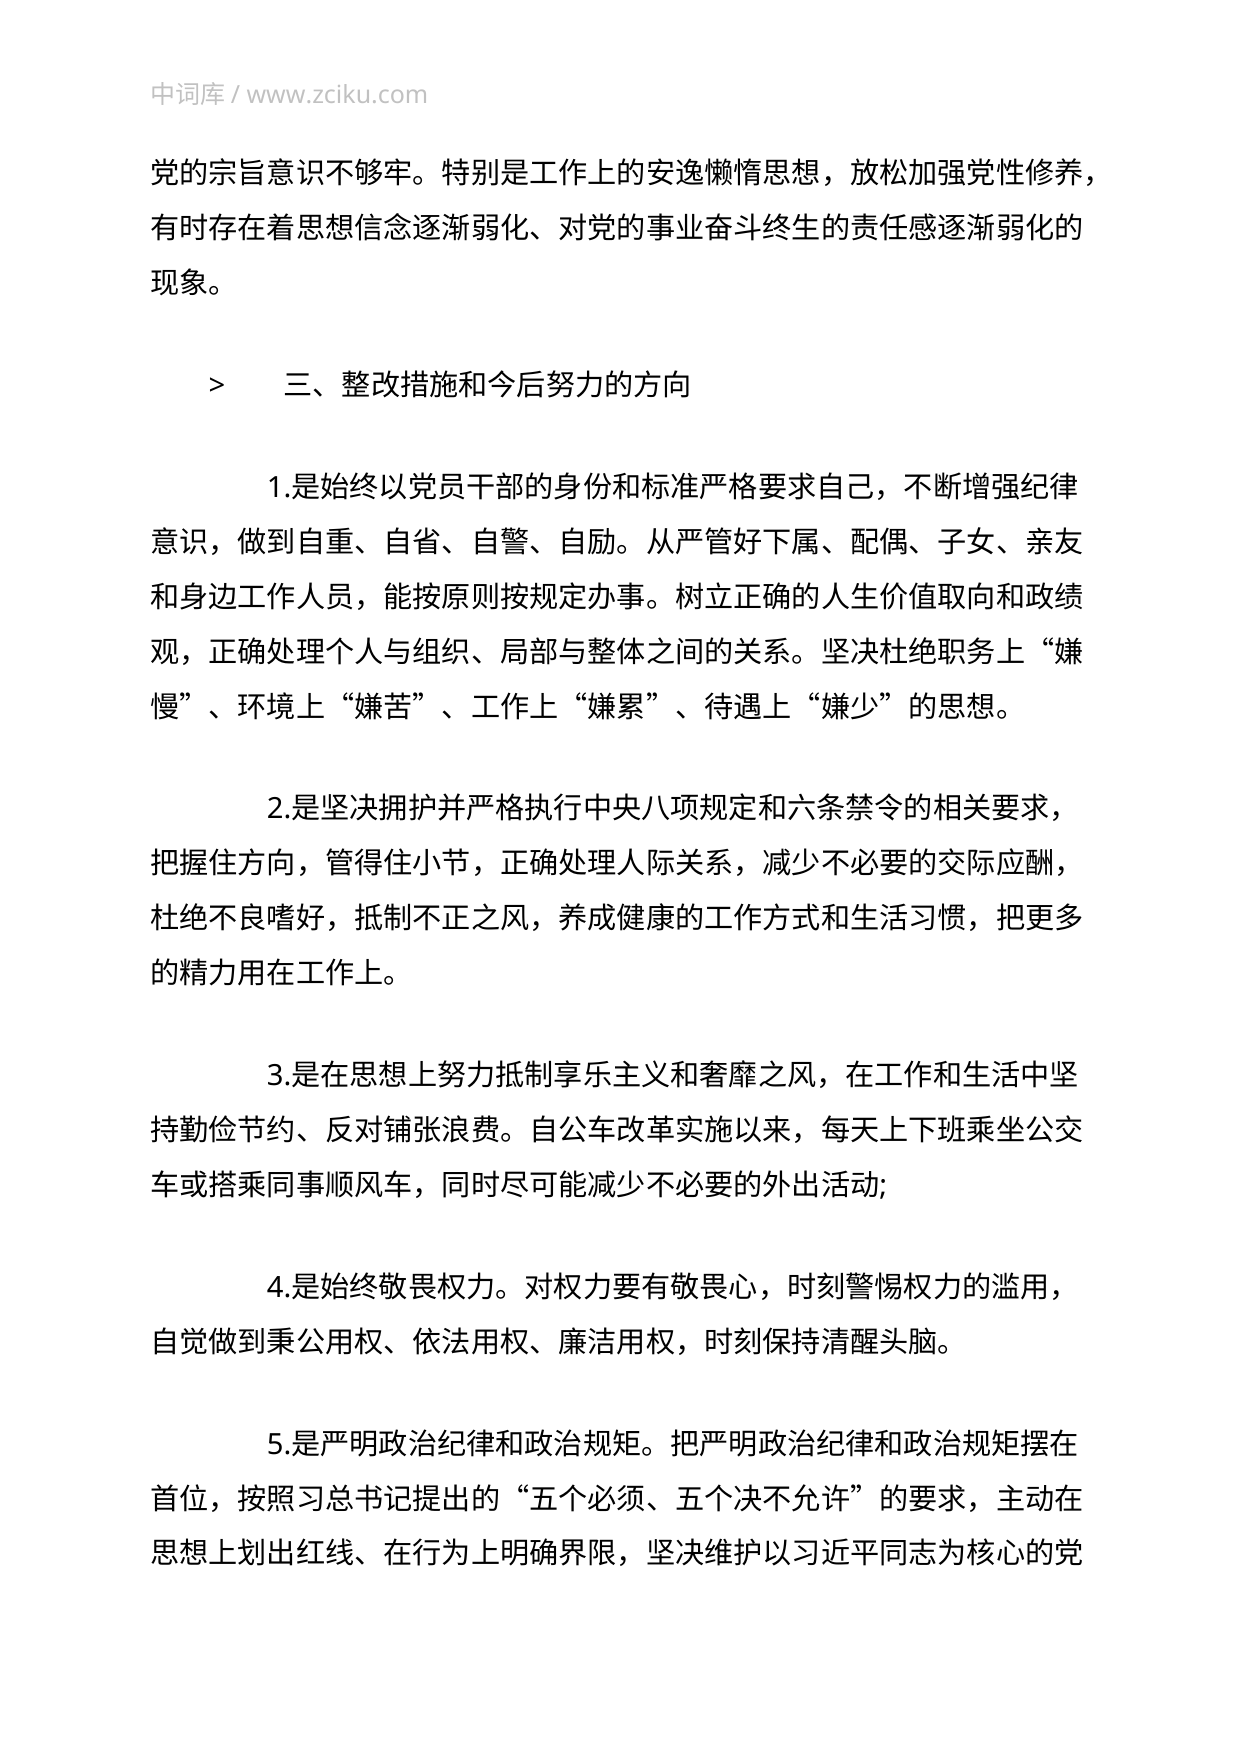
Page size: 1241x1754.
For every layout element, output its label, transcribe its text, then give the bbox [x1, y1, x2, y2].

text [150, 150, 1090, 302]
text 4.是始终敬畏权力。对权力要有敬畏心，时刻警惕权力的滥用，自觉做到秉公用权、依法用权、廉洁用权，时刻保持清醒头脑。 [150, 1263, 1090, 1361]
text 1.是始终以党员干部的身份和标准严格要求自己，不断增强纪律意识，做到自重、自省、自警、自励。从严管好下属、配偶、子女、亲友和身边工作人员，能按原则按规定办事。树立正确的人生价值取向和政绩观，正确处理个人与组织、局部与整体之间的关系。坚决杜绝职务上“嫌慢”、环境上“嫌苦”、工作上“嫌累”、待遇上“嫌少”的思想。 [150, 463, 1090, 726]
text 2.是坚决拥护并严格执行中央八项规定和六条禁令的相关要求，把握住方向，管得住小节，正确处理人际关系，减少不必要的交际应酬，杜绝不良嗜好，抵制不正之风，养成健康的工作方式和生活习惯，把更多的精力用在工作上。 [150, 785, 1090, 992]
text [150, 1420, 1090, 1572]
text 3.是在思想上努力抵制享乐主义和奢靡之风，在工作和生活中坚持勤俭节约、反对铺张浪费。自公车改革实施以来，每天上下班乘坐公交车或搭乘同事顺风车，同时尽可能减少不必要的外出活动; [150, 1052, 1090, 1204]
text > 三、整改措施和今后努力的方向 [150, 362, 1090, 404]
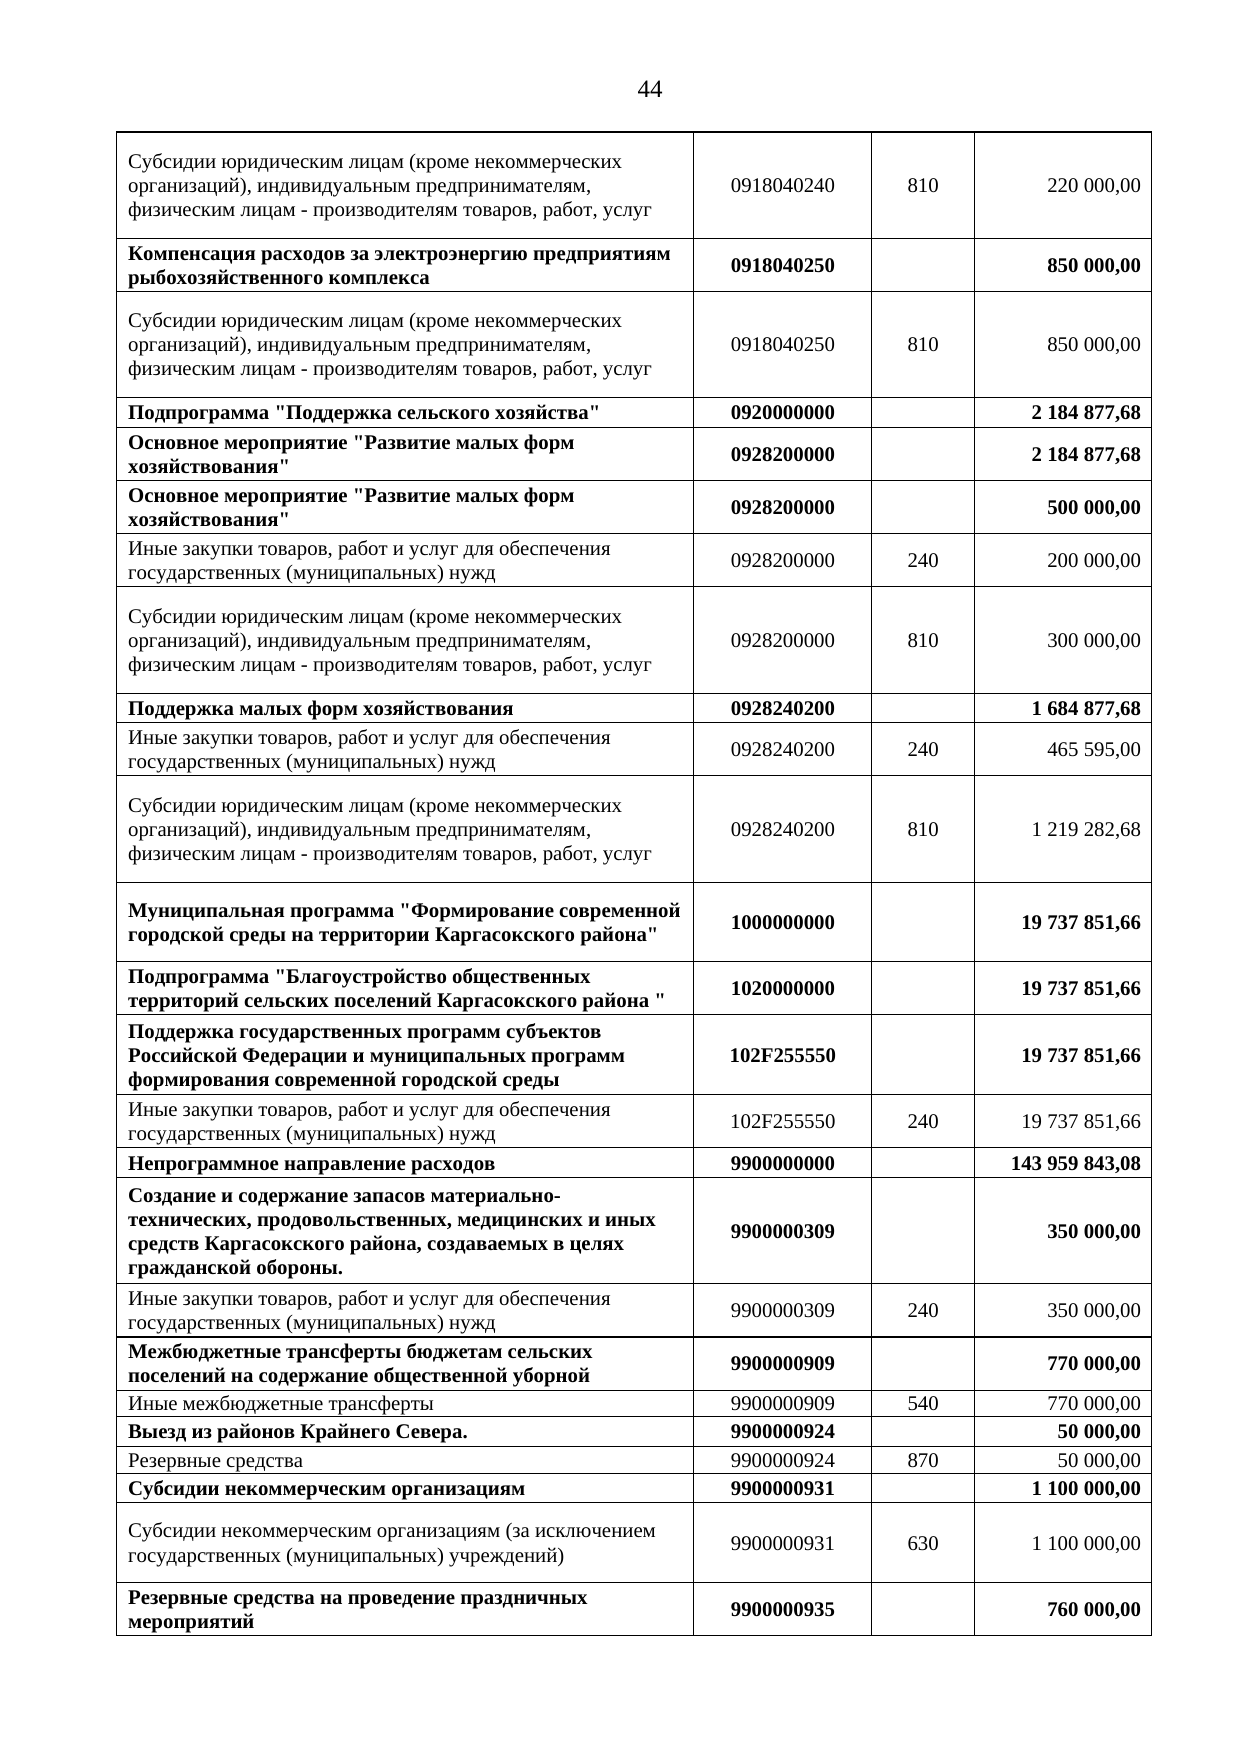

● ● ● ● ●

*WHAT YOU SHOULD DO*
The lines above should be transcribed exactly, with every image removed.

*ANSWER SECTION*
Page size: 1241x1754.
For every layout element, output its label, transcribe its text, then give the bbox [x1, y1, x2, y2].

text [150, 150, 1090, 302]
text 4.是始终敬畏权力。对权力要有敬畏心，时刻警惕权力的滥用，自觉做到秉公用权、依法用权、廉洁用权，时刻保持清醒头脑。 [150, 1263, 1090, 1361]
text 1.是始终以党员干部的身份和标准严格要求自己，不断增强纪律意识，做到自重、自省、自警、自励。从严管好下属、配偶、子女、亲友和身边工作人员，能按原则按规定办事。树立正确的人生价值取向和政绩观，正确处理个人与组织、局部与整体之间的关系。坚决杜绝职务上“嫌慢”、环境上“嫌苦”、工作上“嫌累”、待遇上“嫌少”的思想。 [150, 463, 1090, 726]
text 2.是坚决拥护并严格执行中央八项规定和六条禁令的相关要求，把握住方向，管得住小节，正确处理人际关系，减少不必要的交际应酬，杜绝不良嗜好，抵制不正之风，养成健康的工作方式和生活习惯，把更多的精力用在工作上。 [150, 785, 1090, 992]
text [150, 1420, 1090, 1572]
text 3.是在思想上努力抵制享乐主义和奢靡之风，在工作和生活中坚持勤俭节约、反对铺张浪费。自公车改革实施以来，每天上下班乘坐公交车或搭乘同事顺风车，同时尽可能减少不必要的外出活动; [150, 1052, 1090, 1204]
text > 三、整改措施和今后努力的方向 [150, 362, 1090, 404]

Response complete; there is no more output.